Cette commission s’est réunie, pour la première, mercredi 7 mai 2025, autour du questeur du Sénat pour des «orientations strictes». En clair, cette vaste opération de contrôle administratif et physique du personnel devrait permettre de démasquer les potentiels fictifs et doublons alors que le personnel du Sénat est devenu pléthorique. Les chiffres récents évoquent un nombre fou de plus de 500 agents recensés à ce jour.

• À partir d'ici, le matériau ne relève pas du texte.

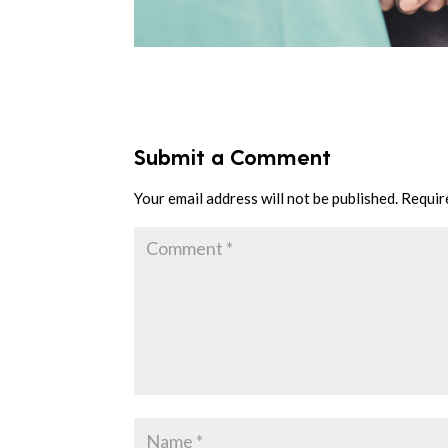
Submit a Comment
Your email address will not be published.
Requir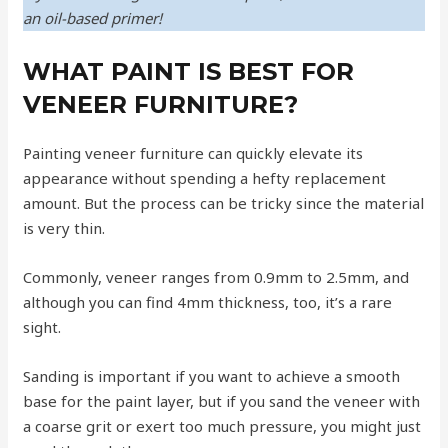
an oil-based primer!
WHAT PAINT IS BEST FOR
VENEER FURNITURE?
Painting veneer furniture can quickly elevate its
appearance without spending a hefty replacement
amount. But the process can be tricky since the material
is very thin.
Commonly, veneer ranges from 0.9mm to 2.5mm, and
although you can find 4mm thickness, too, it’s a rare
sight.
Sanding is important if you want to achieve a smooth
base for the paint layer, but if you sand the veneer with
a coarse grit or exert too much pressure, you might just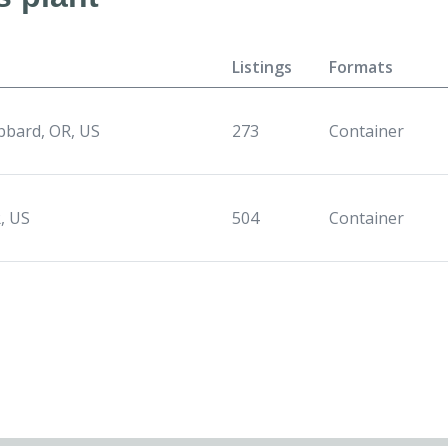
Listings
Formats
bard, OR, US
273
Container
, US
504
Container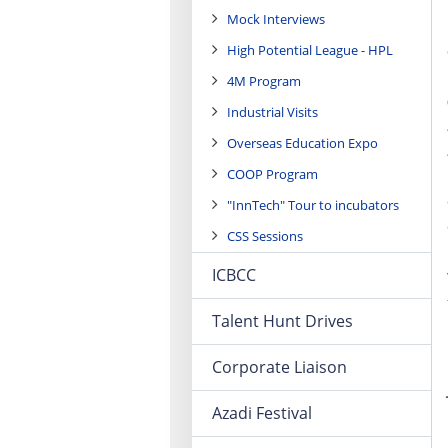
Mock Interviews
High Potential League - HPL
4M Program
Industrial Visits
Overseas Education Expo
COOP Program
"InnTech" Tour to incubators
CSS Sessions
ICBCC
Talent Hunt Drives
Corporate Liaison
Azadi Festival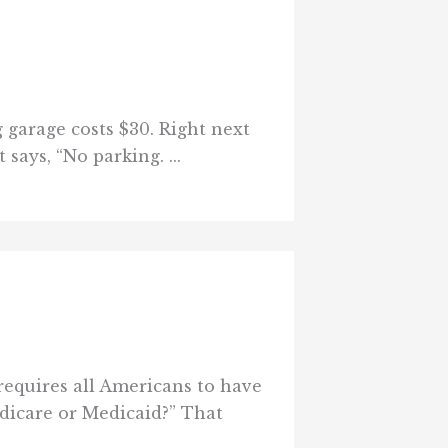
g garage costs $30. Right next
says, “No parking. ...
requires all Americans to have
edicare or Medicaid?” That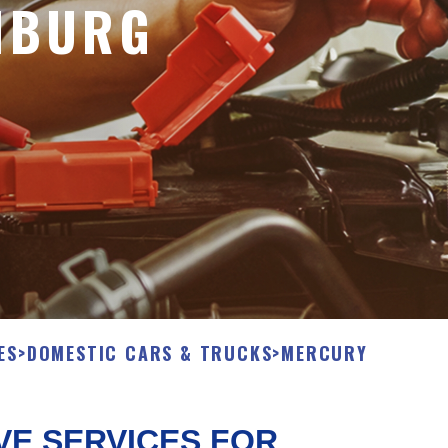
NBURG
ES
>
DOMESTIC CARS & TRUCKS
>
MERCURY
VE SERVICES FOR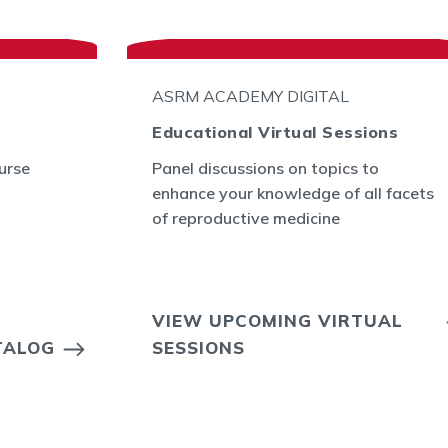
ASRM ACADEMY DIGITAL
Educational Virtual Sessions
urse
Panel discussions on topics to
enhance your knowledge of all facets
of reproductive medicine
VIEW UPCOMING VIRTUAL
TALOG
SESSIONS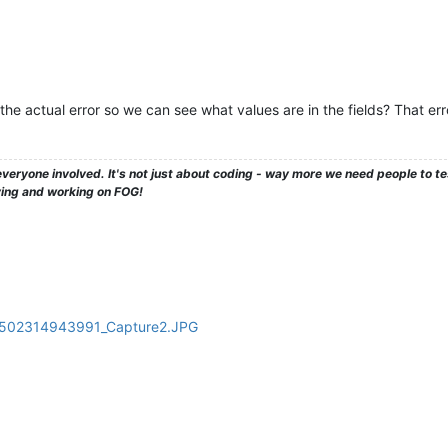
he actual error so we can see what values are in the fields? That er
veryone involved. It's not just about coding - way more we need people to 
ying and working on FOG!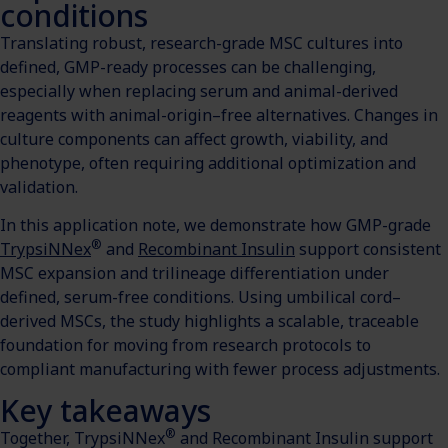
conditions
Translating robust, research-grade MSC cultures into
defined, GMP-ready processes can be challenging,
especially when replacing serum and animal-derived
reagents with animal-origin–free alternatives. Changes in
culture components can affect growth, viability, and
phenotype, often requiring additional optimization and
validation.
In this application note, we demonstrate how GMP-grade
®
TrypsiNNex
and
Recombinant Insulin
support consistent
MSC expansion and trilineage differentiation under
defined, serum-free conditions. Using umbilical cord–
derived MSCs, the study highlights a scalable, traceable
foundation for moving from research protocols to
compliant manufacturing with fewer process adjustments.
Key takeaways
®
Together, TrypsiNNex
and Recombinant Insulin support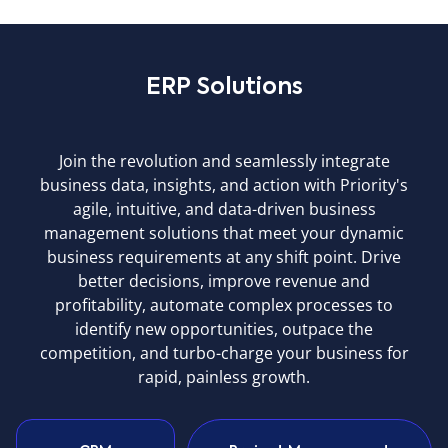
ERP Solutions
Join the revolution and seamlessly integrate
business data, insights, and action with Priority's
agile, intuitive, and data-driven business
management solutions that meet your dynamic
business requirements at any shift point. Drive
better decisions, improve revenue and
profitability, automate complex processes to
identify new opportunities, outpace the
competition, and turbo-charge your business for
rapid, painless growth.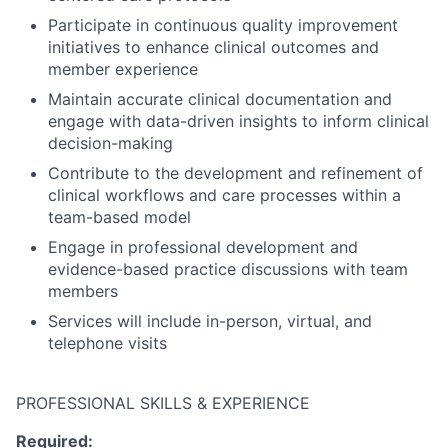
Participate in continuous quality improvement
initiatives to enhance clinical outcomes and
member experience
Maintain accurate clinical documentation and
engage with data-driven insights to inform clinical
decision-making
Contribute to the development and refinement of
clinical workflows and care processes within a
team-based model
Engage in professional development and
evidence-based practice discussions with team
members
Services will include in-person, virtual, and
telephone visits
PROFESSIONAL SKILLS & EXPERIENCE
Required:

En plus de peser sur les finances, ce nombre suscite des interrogations quant à l’efficacité et à la coordination. Désormais, l’argentier de la Chambre haute entreprend d’établir noir sur blanc les tâches de chaque agent de l’administration parlementaire dans le but d’assainir la masse salariale.
Durant 30 jours, cette commission va notamment lancer la chasse aux doublons et aux inefficiences. En attendant les conclusions de cette traque, le président du Sénat, Sama Lukonde, a décrété le gel de promotions et mouvements d’agents au sein de cette administration. Déjà à pied d’œuvre, la commission Molisho a fixé ses lignes directrices, axées sur deux volets: logistique et ressources humaines. Selon le coordonnateur cette commission, la mission sera d’établir «l’effectif réel du personnel administratif du Sénat». Molisho et ses collègues devront répondre à trois questions: «qui est qui?», «qui fait quoi?» et «comment le fait-il?». Aussi, la commission a été chargée de «proposer des solutions pour améliorer les conditions de travail» au sein de l’administration du Sénat.